**Work to complete**
After locating the line that holds "FLN: 6 -> 4", copy that line and all that follow it word for word through the end of the data, with no pictures.
Dataset excerpts Block Start
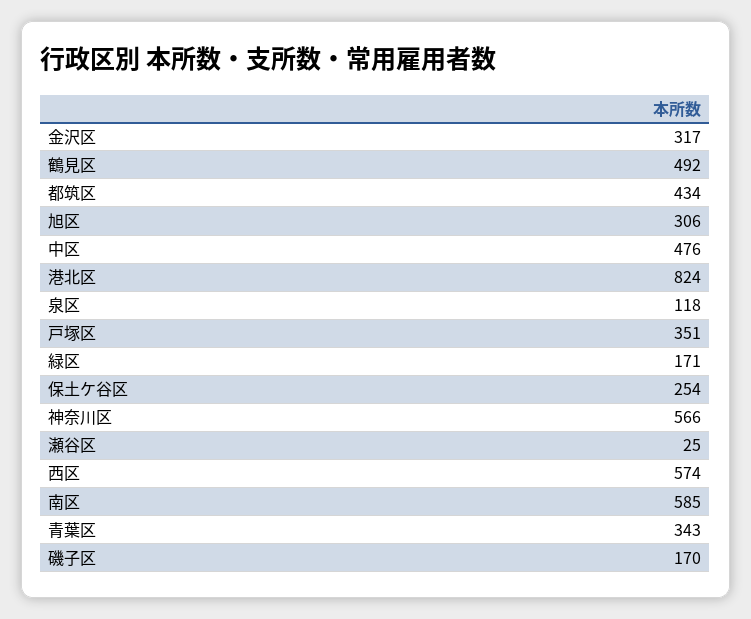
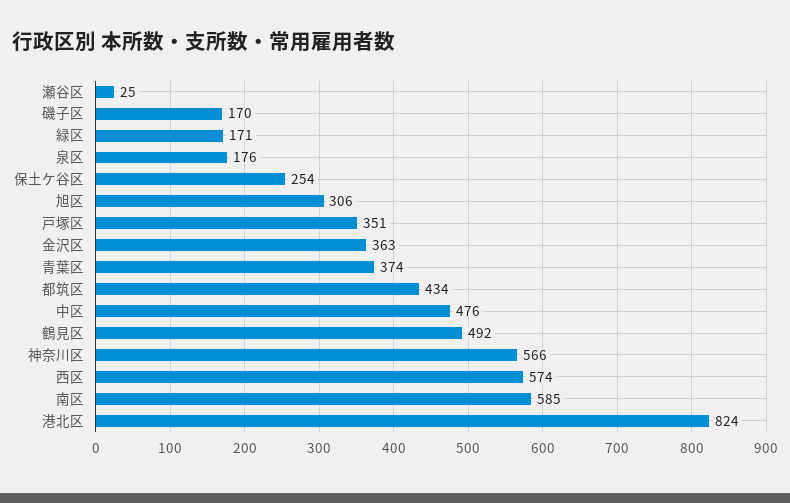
金沢区: 317 -> 363
泉区: 118 -> 176
青葉区: 343 -> 374

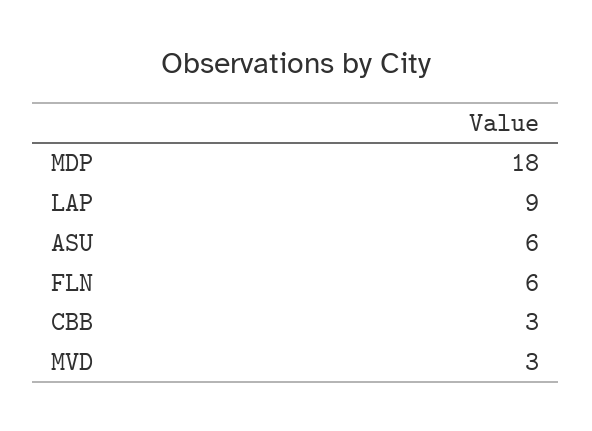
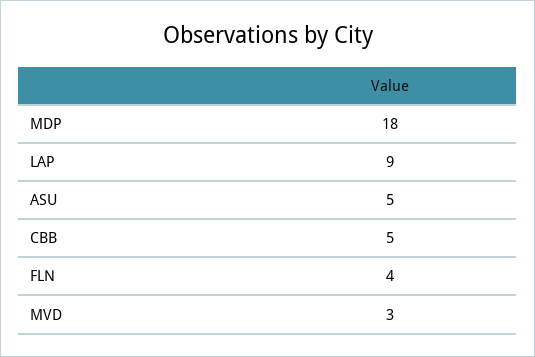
ASU: 6 -> 5
FLN: 6 -> 4
CBB: 3 -> 5

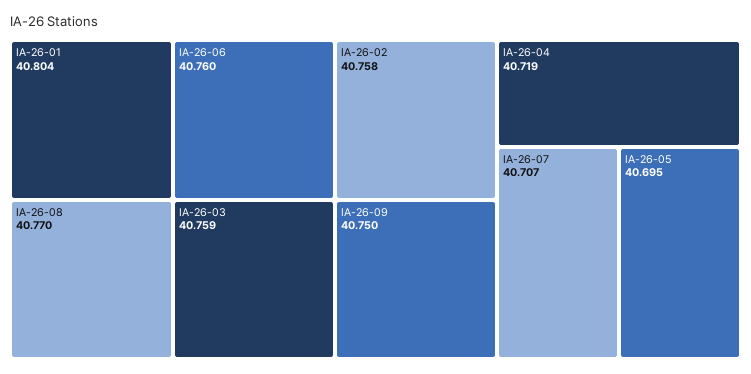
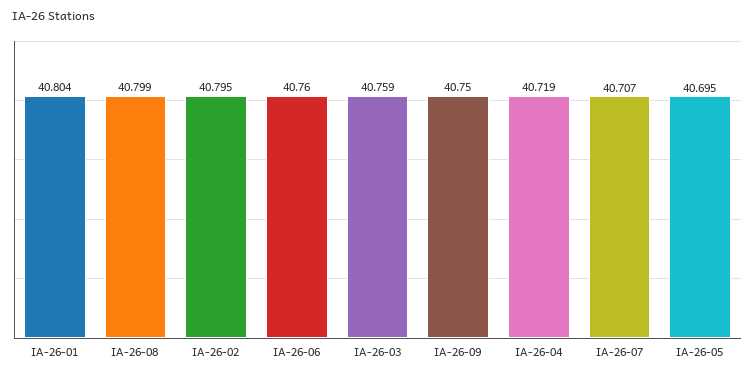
IA-26-08: 40.77 -> 40.799
IA-26-02: 40.758 -> 40.795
Dataset excerpts Block End
**Result below**
FLN: 6 -> 4
CBB: 3 -> 5

IA-26-08: 40.77 -> 40.799
IA-26-02: 40.758 -> 40.795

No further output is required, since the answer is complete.